Use the Contact me page to message me if you have an idea you’d like to discuss. I am ambitious to be commissioned to paint a much bigger cityscape than any I’ve attempted to date. See the description of the Shambles Square painting to see what I envisage.
If you commission me I will draw up a simple contract with a breakdown of costs to ensure both parties know what to expect. In view of the fact that I work in several styles and media, I will make sure that we both agree the best style and medium for the project. I will require a non-refundable deposit of 50% of the quoted price, with the remaining balance due upon completion. I would only take on projects that I am very confident of handing over to you with pride. To date, I have not had a disappointed client, and have found it very gratifying handing over work that the client values as special. I have worked with corporate clients and individuals and, of course, family members, who are not only the most demanding clients of all, but never pay me!
My large highly-detailed realism of complex subjects, such as my recent Manchester paintings, have each taken several months, and I have priced them accordingly. My looser, painterly styles, such as my skyscapes, can take as little as two or three days if they go to plan!

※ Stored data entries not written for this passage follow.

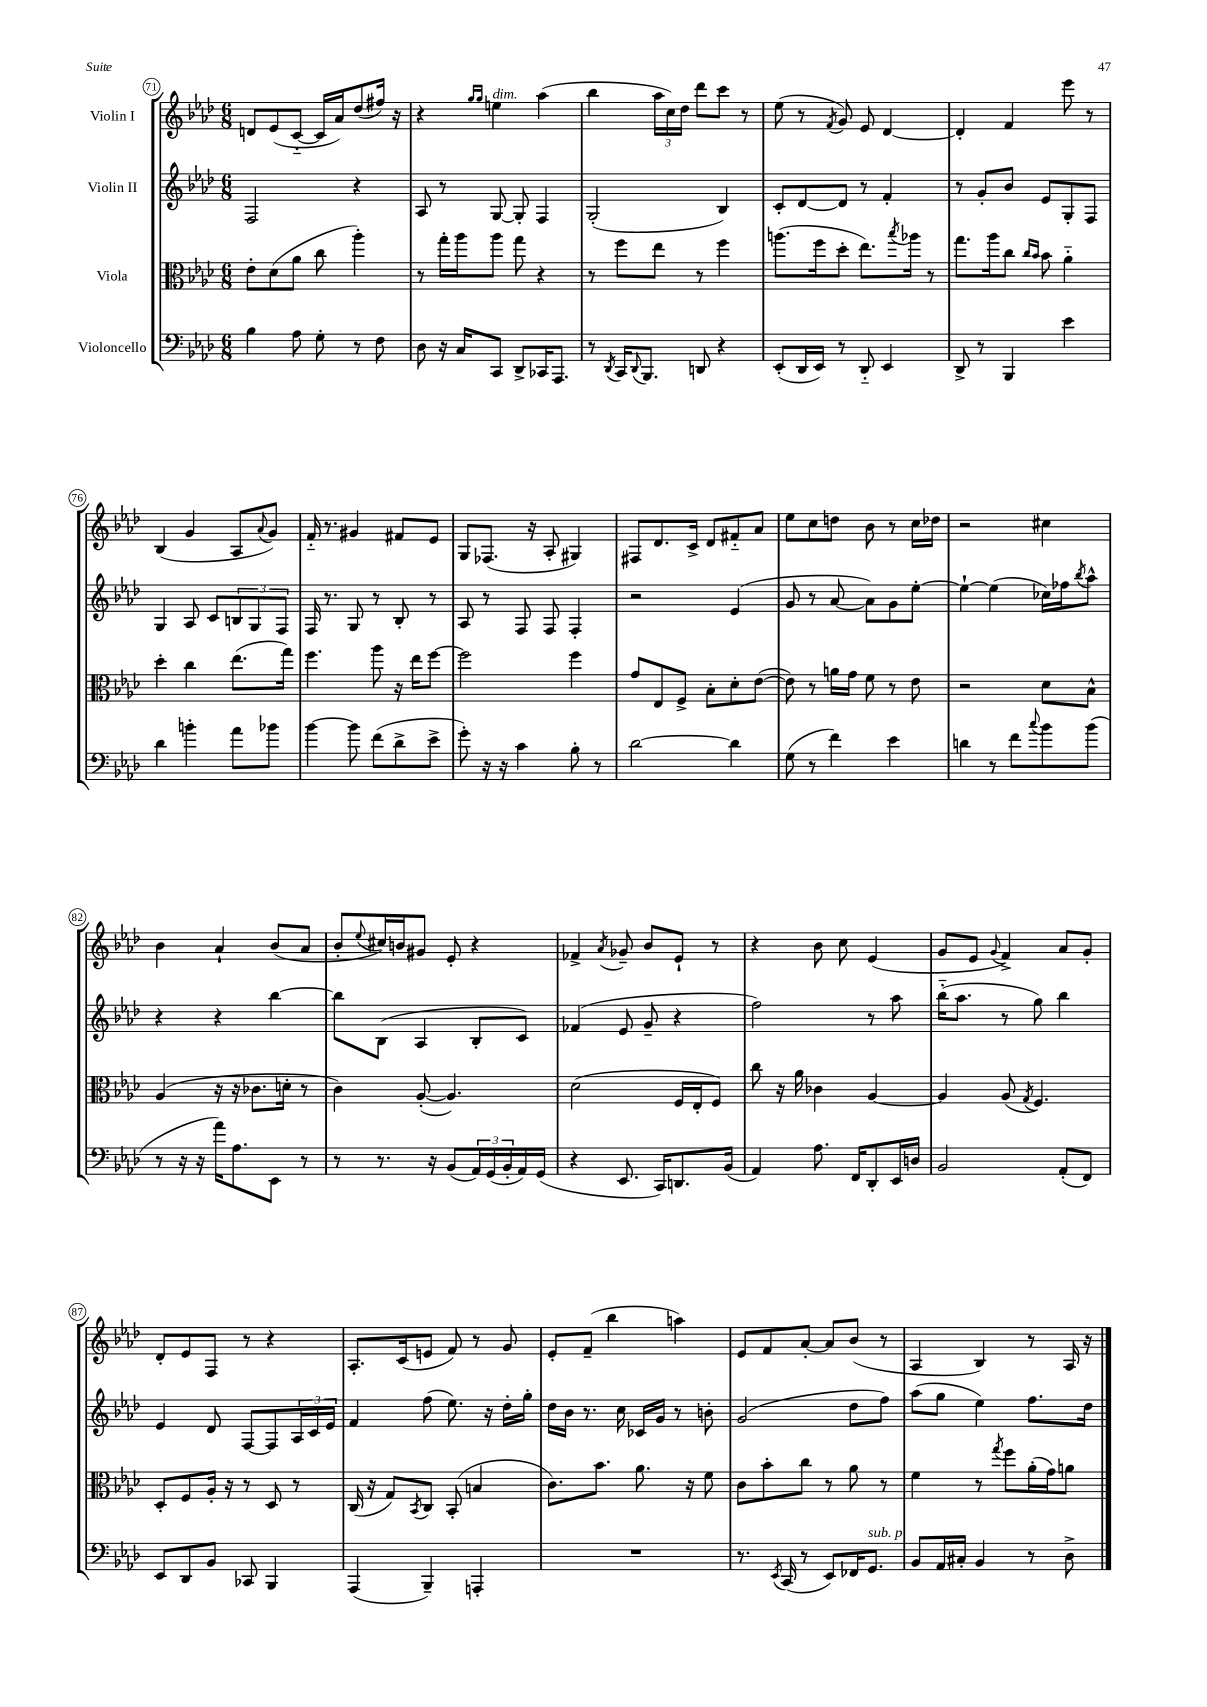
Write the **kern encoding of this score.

**kern	**kern	**kern	**kern
*staff4	*staff3	*staff2	*staff1
*clefF4	*clefC3	*clefG2	*clefG2
*k[b-e-a-d-]	*k[b-e-a-d-]	*k[b-e-a-d-]	*k[b-e-a-d-]
*M6/8	*M6/8	*M6/8	*M6/8
4B-\	8e-'\L	2F/	8d/L
.	(8d-\	.	(8e-/
8A-\	8a-\J	.	[8c'~/J
8G'\	8cc\	.	16c/]LL
.	.	.	16a-/J)
8r	4aa-'\)	4r	(8dd-/
8F\	.	.	16ff#/Jk)
.	.	.	16r
=	=	=	=
8D-\	8r	8A-/	4r
16r	16gg'\LL	8r	.
16C/LK	16aa-\J	.	.
.	.	.	16qqgg/LL
.	.	.	16qqgg/JJ
8CC/J	8aa-\J	[8G/	4ee\
8DD-^/L	8gg\	8G'/]	.
16CC-/K	4r	4F/	(4aa-\
8.AAA-/J	.	.	.
=	=	=	=
8r	8r	(2G'/	4bb-\
8qDD-/	.	.	.
16CC/LK	8ff\L	.	.
8qqDD-/	.	.	.
8.BBB-/J	.	.	.
.	8ee-\J	.	24aa-\LL
.	.	.	24cc\)
.	.	.	24dd-\JJ
8DD/	8r	.	8ddd-\L
4r	4ff\	4B-/)	8ccc\J
.	.	.	8r
=	=	=	=
(8EE-'/L	(8.aa\L	8c'/L	(8ee-\
16DD-/L	.	[8d-/	8r
16EE-/JJ)	16ff\k	.	.
.	.	.	8qf/
8r	8dd-'\J	8d-/]J	8g/)
8DD-'~/	8.ee-\L)	8r	8e-/
4EE-/	.	4f'/	[4d-/
.	8qbb-/	.	.
.	16aa-\Jk	.	.
.	8r	.	.
=	=	=	=
8DD-^/	8.gg\L	8r	4d-'/]
8r	.	8g'/L	.
.	16aa-\k	.	.
4BBB-/	8cc\J	8b-/J	4f/
.	16qqcc/LL	.	.
.	16qqb-/JJ	.	.
.	8b-\	8e-/L	.
4e-\	4a-'~\	8G'/	8eee-\
.	.	8F/J	8r
=	=	=	=
4d-\	4dd-'\	4G/	(4B-/
4b'\	4cc\	8A-/	4g/
.	.	8c/L	.
8a-\L	(8.ee-\L	12B/	8A-/L
.	.	12G/	.
.	.	.	8qqa-/
8b-\J	.	.	8g/J)
.	.	12F/J	.
.	16gg\Jk)	.	.
=	=	=	=
[4b-\	4.ff\	16F/	16f'~/
.	.	8.r	8.r
8b-\]	.	8G/	4g#/
(8f\L	8aa-\	8r	.
8d-^\	16r	8B-'/	8f#/L
.	16ee-\LK	.	.
8e-^\J	[8ff\J	8r	8e-/J
=	=	=	=
8g'\)	2ff\]	8A-/	8G/L
16r	.	8r	(8.F-/J
16r	.	.	.
4c\	.	8F/	.
.	.	.	16r
.	.	8F/	8A-'/
8B-'\	4ff\	4F'/	4G#/)
8r	.	.	.
=	=	=	=
[2d-\	8g/L	2r	8F#/L
.	8E-/	.	8.d-/
.	8F^/J	.	.
.	.	.	16c^/Jk
.	8B-'\L	.	8d-/L
4d-\]	8d-'\	(4e-/	8f#'~/
.	([8e-\J	.	8a-/J
=	=	=	=
(8G\	8e-\])	8g/	8ee-\L
8r	8r	8r	8cc\
4f\)	16a\LL	[8a-/	8dd\J
.	16g\JJ	.	.
.	8f\	8a-\]L)	8b-\
4e-\	8r	8g\	8r
.	8e-\	[8ee-'\J	16cc\LL
.	.	.	16dd-\JJ
=	=	=	=
4d\	2r	4ee-`\_	2r
8r	.	(4ee-\]	.
8f\L	.	.	.
8qqcc/	.	.	.
8b-\	8d-\L	16cc-\LL)	4cc#\
.	.	16ff-\J	.
.	.	8qbb-/	.
(8b-\J	8B-^^\J	8aa-^^\J	.
=	=	=	=
8r	(4A-/	4r	4b-\
16r	.	.	.
16r	.	.	.
16a-\LK)	16r	4r	4a-`/
8.A-\	16r	.	.
.	8.c-\L	.	.
8EE-\J	.	[4bb-\	(8b-/L
.	16d'\Jk	.	.
8r	8r	.	8a-/J
=	=	=	=
8r	4c\)	8bb-\]L	8b-'/L
.	.	.	8qqee-/
8.r	.	(8B-\J	16cc#/L)
.	.	.	16b/J
.	([8A-'/	4A-/	8g#/J
16r	.	.	.
(8BB-/L	4.A-/])	.	8e-'/
24AA-/L)	.	8B-'/L	4r
(24GG/	.	.	.
24BB-'/	.	.	.
16AA-/)	.	8c/J)	.
(16GG/JJ	.	.	.
=	=	=	=
4r	(2d-\	(4f-/	4f-^/
.	.	.	8qa-/
8.EE-/	.	8e-/	8g-~/
.	.	8g~/	8b-/L
16CC/LK)	.	.	.
8.DD/	16F/LL	4r	8e-`/J
.	16E-'/J	.	.
.	8F/J)	.	8r
(16BB-/Jk	.	.	.
=	=	=	=
4AA-/)	8cc\	2ff\)	4r
.	16r	.	.
.	16a-\	.	.
8.A-\	4c-\	.	8b-\
.	.	.	8cc\
16FF/LK	.	.	.
8DD-'/	[4A-/	8r	(4e-/
16EE-/L	.	8aa-\	.
16D/JJ	.	.	.
=	=	=	=
2BB-/	4A-/]	(16bb-'~\LK	8g/L
.	.	8.aa-\J	.
.	.	.	8e-/J
.	.	.	8qqg/
.	(8A-/	8r	4f^/)
.	8qG/	.	.
.	4.F/)	8gg\)	.
(8AA-'/L	.	4bb-\	8a-/L
8FF/J)	.	.	8g'/J
=	=	=	=
8EE-/L	8D-'/L	4e-/	8d-'/L
8DD-/	8F/	.	8e-/
8BB-/J	16A-'/Jk	8d-/	8F/J
.	16r	.	.
8CC-/	8r	[8F/L	8r
4BBB-/	8D-/	8F/]	4r
.	8r	24A-/L	.
.	.	24c/	.
.	.	24e-/JJ	.
=	=	=	=
(4AAA-/	(16C/	4f/	8.A-'/L
.	16r	.	.
.	8G/L)	.	.
.	.	.	(16c/k
.	8qBB-/	.	.
4BBB-~/)	8C/J	(8ff\	8e/J
.	(8BB-'/	8.ee-\)	8f/)
4AAA'/	4B/	.	8r
.	.	16r	.
.	.	16dd-'\LL	8g/
.	.	16gg'\JJ	.
=	=	=	=
2.r	8.c\L)	16dd-\LL	8e-'/L
.	.	16b-\JJ	.
.	.	8.r	(8f~/J
.	8.b-\J	.	.
.	.	.	4bb-\
.	.	16cc\	.
.	8.a-\	16c-/LL	.
.	.	16g/JJ	.
.	.	8r	4aa\)
.	16r	.	.
.	8f\	8b'\	.
=	=	=	=
8.r	8c\L	(2g/	8e-/L
.	8b-'\	.	8f/
8qEE-/	.	.	.
(16CC/	.	.	.
8r	8cc\J	.	[8a-'/J
8EE-/L)	8r	.	8a-/]L
16FF-/K	8a-\	8dd-\L	(8b-/J
8.GG/J	.	.	.
.	8r	8ff\J)	8r
=	=	=	=
8BB-/L	4f\	(8aa-\L	4A-/
16AA-/L	.	8gg\J	.
16C#'/JJ	.	.	.
4BB-/	8r	4ee-\)	4B-/)
.	8qgg/	.	.
.	8ff\L	.	.
8r	(16a-'\L	8.ff\L	8r
.	16g\J)	.	.
8D-^\	8a\J	.	16A-/
.	.	16dd-\Jk	16r
==	==	==	==
*-	*-	*-	*-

Pet portraits in pastel take me around two days. I can work from animal photographs providing that the quality is good enough. Human portraits are more of a challenge and can take one to two weeks for pastel portraits. I have not yet attempted a portrait in oils, and so naturally I would be reluctant to do one to commission until I’ve experimented with self-portraits and portraits of family members in oils.

Pre-portrait trial-and-error sketches from life in charcoal, in this case with a life model for a nude figurative piece: “The Yorkshire Muse”
For human portraits, I require at least one life session with the subject. I will do some rough sketches and take photographs. The purpose of these sessions is for me get to know the subject. Only when the face of the portrait subject is familiar to me in real life do I feel confident in capturing the character and likeness in a painting.